Crítica – 1917
De todas as técnicas cinematográficas, poucas devem ser tão fetichizadas quanto o plano-sequência, e não sem motivo; quando bem executado, o senso de urgência e dinamismo que ela confere a cena é realmente singular. Até mesmo a ilusão de tal plano chama a atenção, como foi feito em Birdman, com cortes bem escondidos para dar a ideia de unidade temporal, além de se aproximar de uma sensação mais teatral, condizente com a história do longa. Em 1917, Sam Mendes, ao lado do lendário fotógrafo Roger Deakins, busca trazer essa sensação para os campos de batalha durante a I Guerra Mundial, e o resultado impressiona, mesmo que seja um tanto mecânico.
Dentro da produção, somos levados às trincheiras francesas, onde os exércitos britânico e alemão lutam ferozmente para conquistar cada centímetro de território. Dois soldados ingleses, Blake (Dean Charles Chapman) e Schofield (George McKay) recebem uma missão quase impossível: cruzar dezenas de quilômetros o mais rápido possível para avisar outro batalhão inglês, prestes a atacar os alemães, que eles estão caindo em uma armadilha. Caso a dupla falhe nessa missão, 1.600 soldados, incluindo o irmão mais velho de Blake, serão massacrados por artilharia alemã.
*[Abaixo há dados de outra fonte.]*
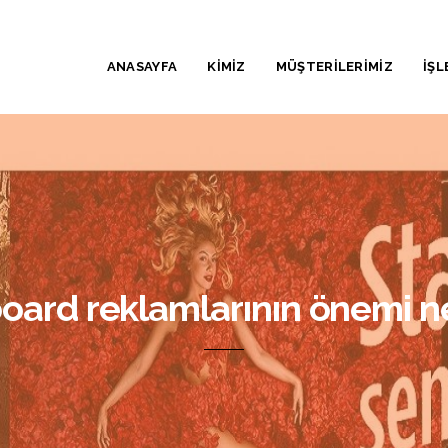
ANASAYFA
KİMİZ
MÜŞTERİLERİMİZ
İŞL
board reklamlarının önemi n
É fácil entender, a princípio, a necessidade de contar essa história como se fosse um longo plano. Numa missão em que o tempo é essencial, estarmos o tempo todo com os personagens, sem cortes para comprimir o tempo ou “pulos” narrativos, ajuda a nos ambientar na urgência daquela tarefa. Entretanto, esse método acaba tornando todo o filme um tanto linear demais, como se estivessemos sobre trilhos, no estilo dos antigos jogos de fliperama.
Até mesmo o modo como a narrativa se desenvolve na primeira metade soa como um videogame, com personagens coadjuvantes – geralmente interpretados por algum ator britânico de mais renome, como Mark Strong – oferecendo ferramentas e objetivos para que eles possam chegar ao próximo ponto. O resultado é uma narrativa burocrática, e fica a impressão de que ela foi construída para servir a técnica, quando deveria ser o contrário.
Há momentos, no entanto, que 1917 impressiona como poucos filmes fizeram nos últimos tempos. Um desses exemplos é como no momento em que os soldados atravessam as ruínas de uma cidade em chamas, iluminados pelo fogo e pelos flares disparados pelo exército inimigo. O movimento das sombras e das luzes escondem os inimigos, que podem estar em qualquer lugar, e toda a sequência ganha ares de pesadelo, uma corrida desesperada pela sobrevivência contra um inimigo que pouco se revela. Não deixa de ser memorável, mesmo que em um nível puramente técnico.
Assistindo 1917, me lembrei um pouco do remake de Rei Leão, lançado no ano passado, que similarmente tinha como grande chamariz a técnica, que, no caso da Disney, era a animação fotorrealista. Em ambos, a narrativa sofre devido ao tecnicismo, embora Mendes seja mais bem sucedido na empreitada do que Jon Favreau, sua obra não deixa de ser um espetáculo puramente técnico, quando cinema deveria ser mais do que isso.